[Dataset records]
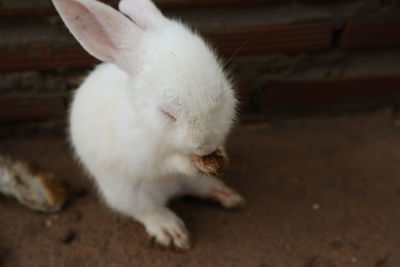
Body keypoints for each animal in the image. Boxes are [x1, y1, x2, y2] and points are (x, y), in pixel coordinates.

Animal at [52, 0, 244, 250]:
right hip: (128, 194)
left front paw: (221, 154)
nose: (204, 146)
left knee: (194, 187)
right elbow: (165, 162)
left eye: (221, 93)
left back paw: (225, 194)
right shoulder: (141, 153)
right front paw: (189, 163)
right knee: (145, 210)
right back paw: (171, 230)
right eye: (167, 113)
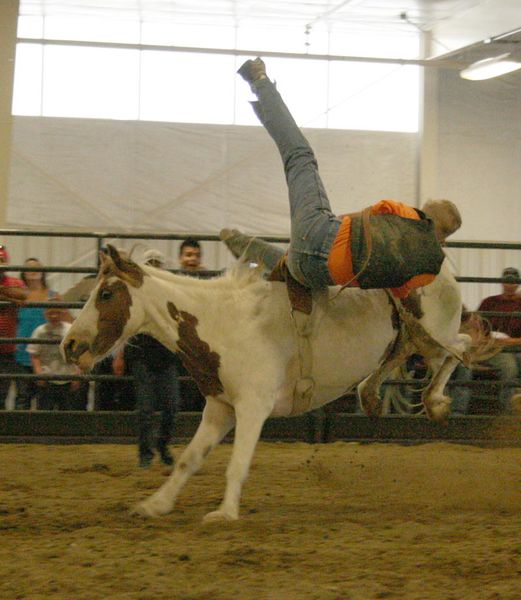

#### To do:
Word for word, give back each entry from above, but skip any picture.

#### Completed task:
Body keypoints for each animal in the image. Boxes are [x1, y1, x2, y2] and points are (x, y), in pixel coordinates.

Animal at [52, 0, 244, 250]:
right hip: (128, 194)
left front paw: (221, 154)
nose: (204, 146)
left knee: (194, 187)
right elbow: (165, 162)
left eye: (221, 93)
left back paw: (225, 194)
right shoulder: (141, 153)
right front paw: (189, 163)
right knee: (145, 210)
right back paw: (171, 230)
right eye: (167, 113)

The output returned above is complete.